* [EXERCISE PROMPT] Locate each line in the data below that contains the string "position", and copy all of those lines.

[Saved entries]
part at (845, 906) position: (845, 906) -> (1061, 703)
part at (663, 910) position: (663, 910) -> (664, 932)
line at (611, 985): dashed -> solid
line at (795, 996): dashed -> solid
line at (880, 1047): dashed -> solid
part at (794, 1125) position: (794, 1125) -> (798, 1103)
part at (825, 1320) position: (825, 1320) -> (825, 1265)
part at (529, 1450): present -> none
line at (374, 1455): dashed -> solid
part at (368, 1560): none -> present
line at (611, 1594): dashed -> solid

--

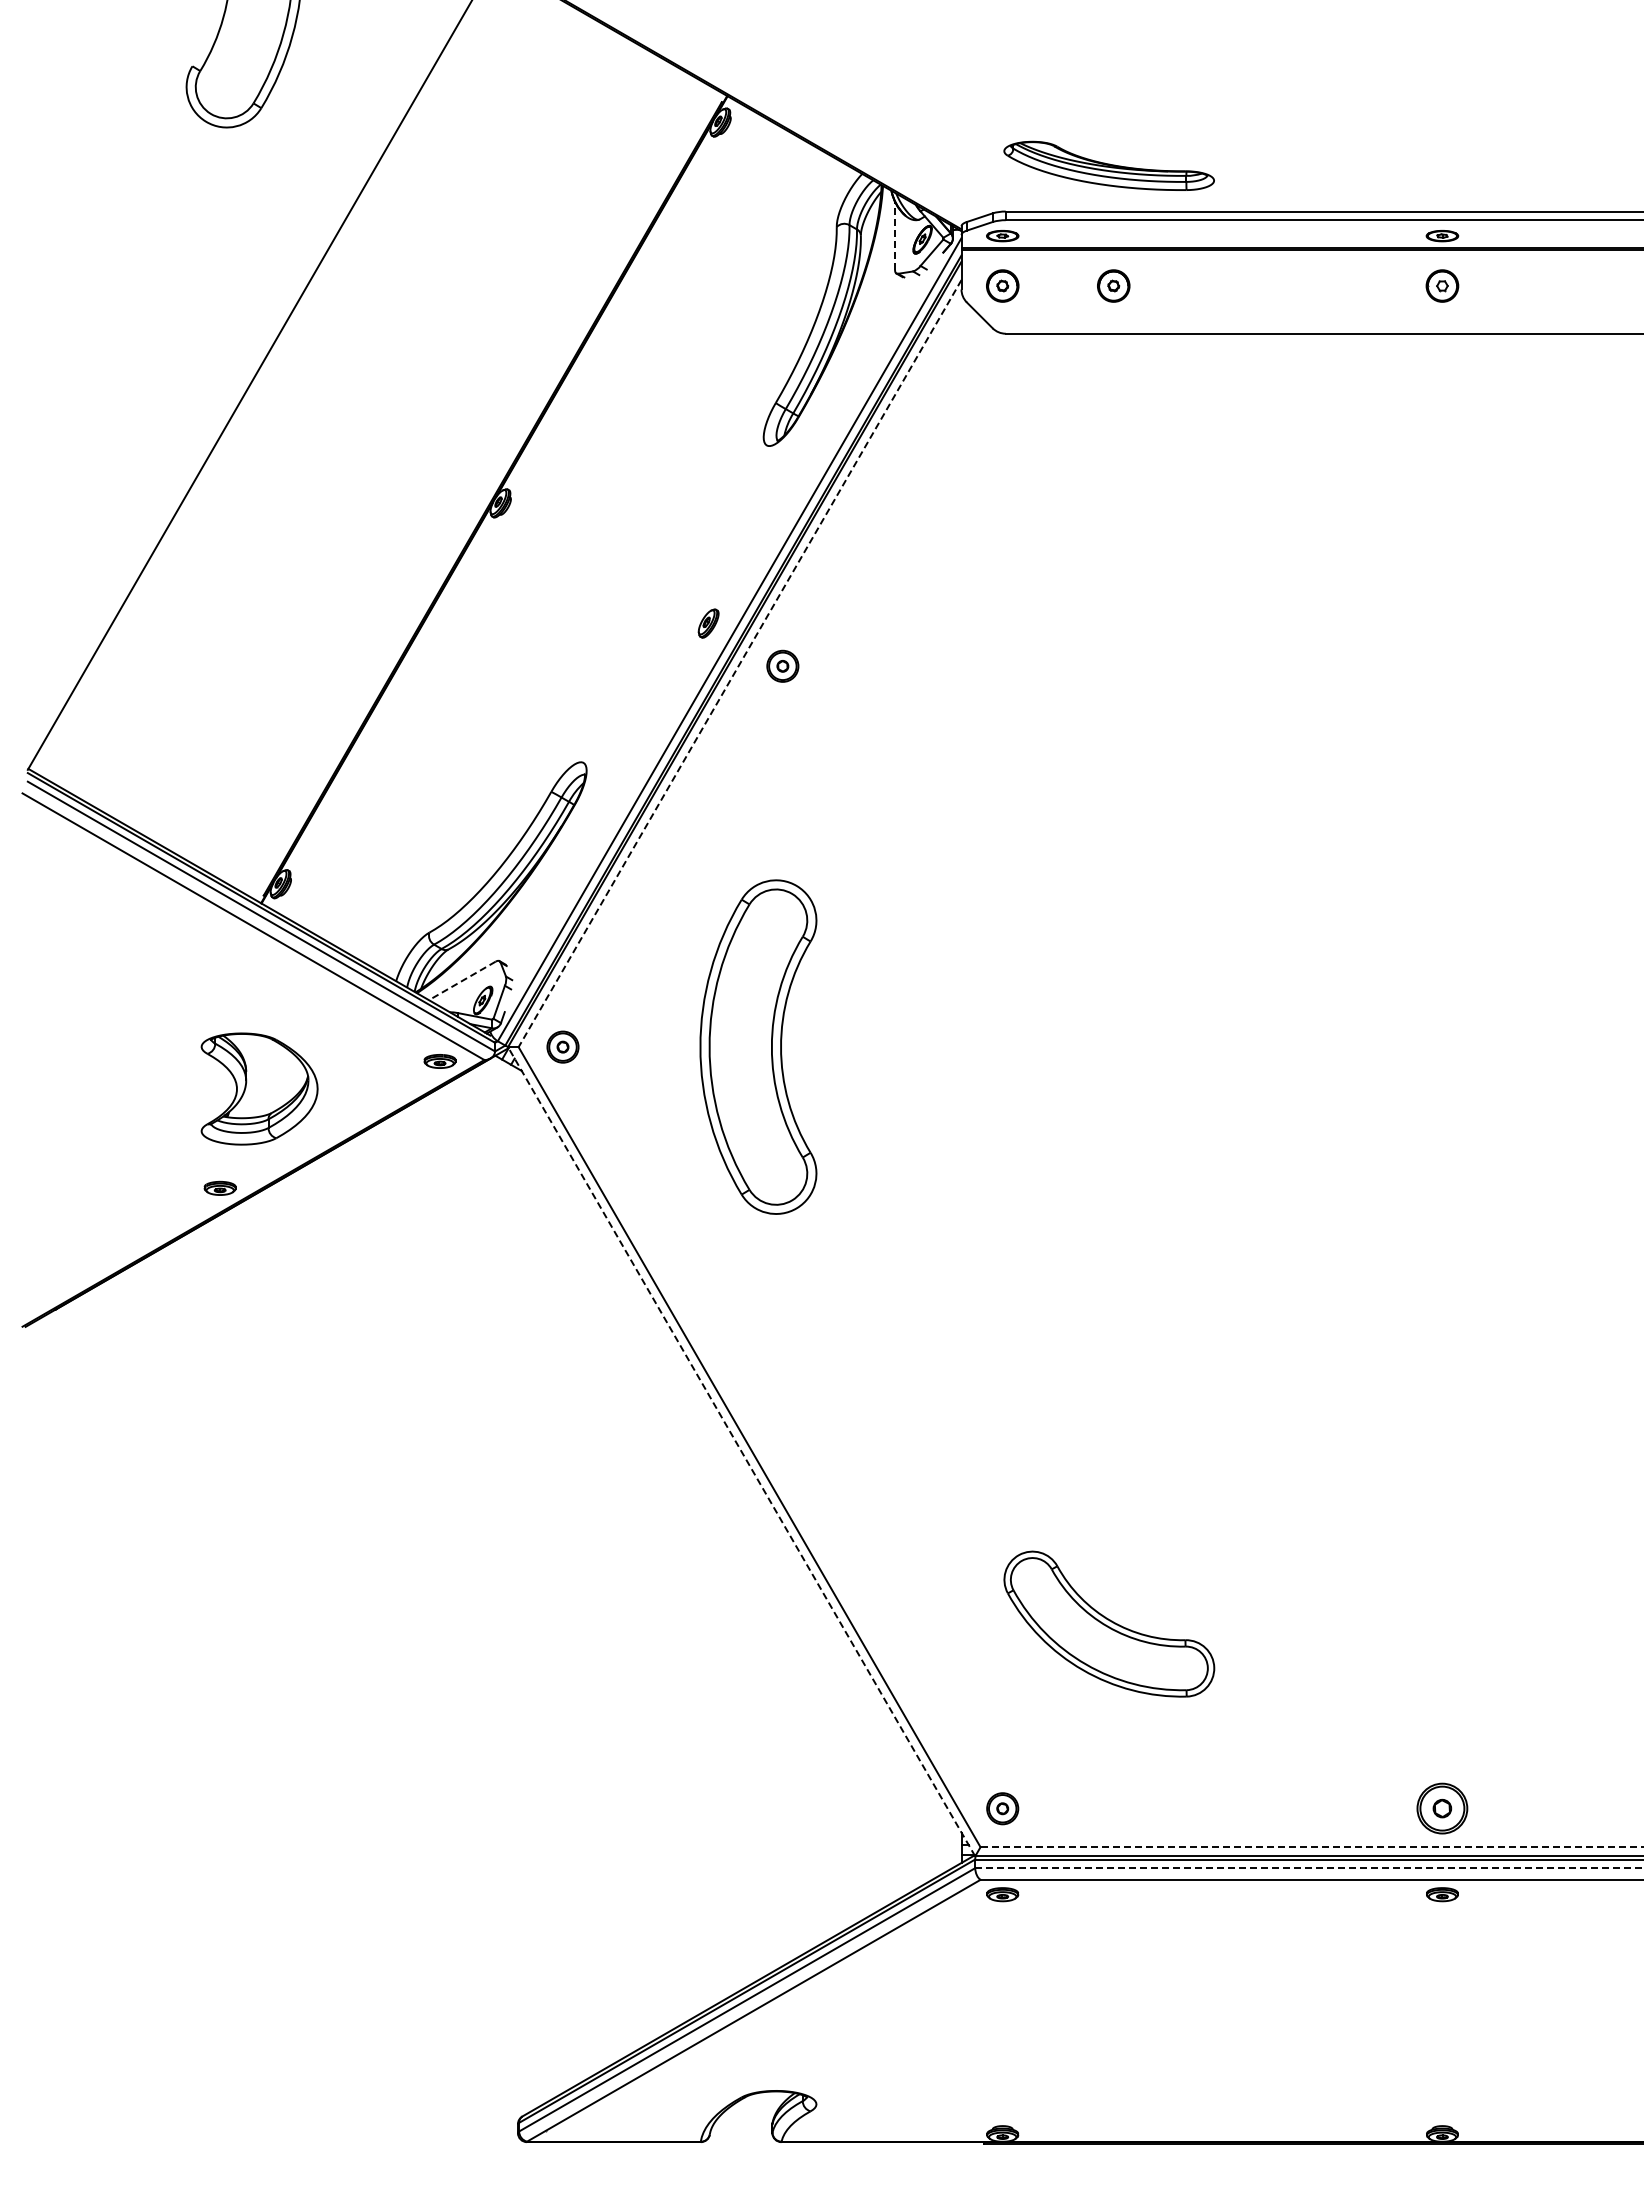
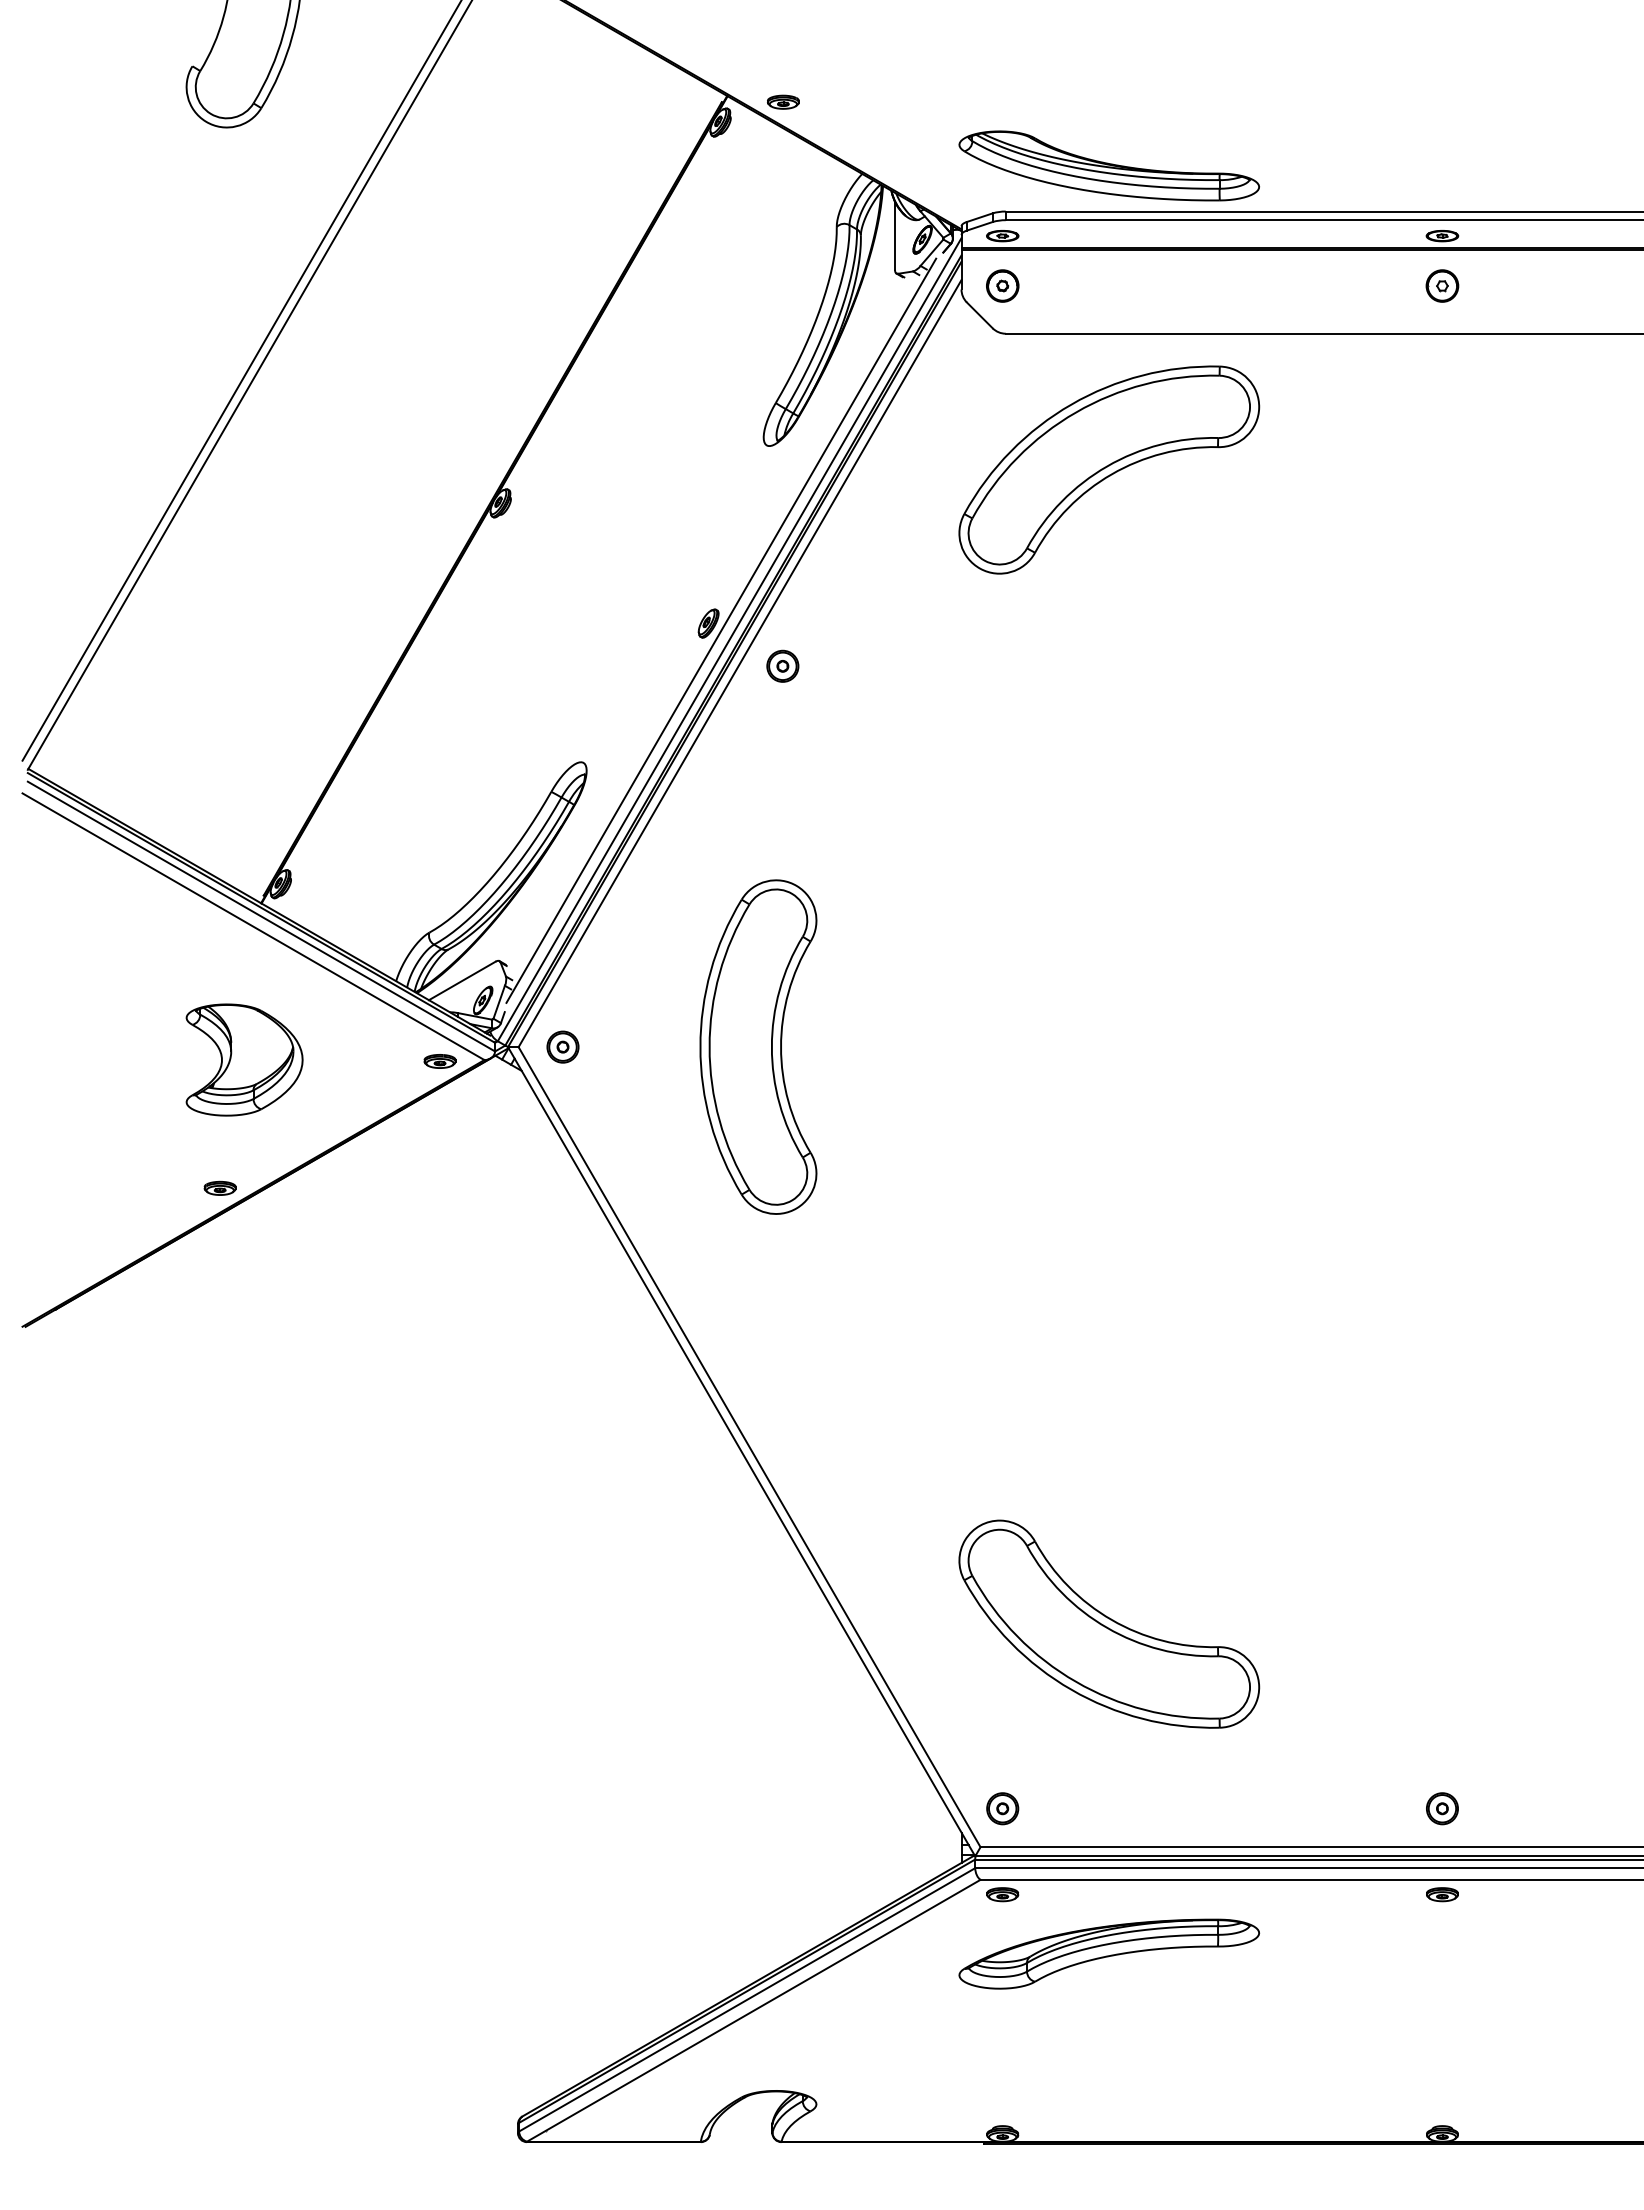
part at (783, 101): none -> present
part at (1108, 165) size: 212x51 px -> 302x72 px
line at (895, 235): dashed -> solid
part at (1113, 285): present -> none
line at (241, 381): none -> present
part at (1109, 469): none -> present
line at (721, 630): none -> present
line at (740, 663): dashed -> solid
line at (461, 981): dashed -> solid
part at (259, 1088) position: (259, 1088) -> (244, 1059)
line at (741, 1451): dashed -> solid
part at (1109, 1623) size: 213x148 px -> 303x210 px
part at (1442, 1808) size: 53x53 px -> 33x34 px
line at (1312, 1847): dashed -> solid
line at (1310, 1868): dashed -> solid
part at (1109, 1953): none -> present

* [COMPLETE RESPONSE]
part at (845, 906) position: (845, 906) -> (1061, 703)
part at (663, 910) position: (663, 910) -> (664, 932)
part at (794, 1125) position: (794, 1125) -> (798, 1103)
part at (825, 1320) position: (825, 1320) -> (825, 1265)
part at (259, 1088) position: (259, 1088) -> (244, 1059)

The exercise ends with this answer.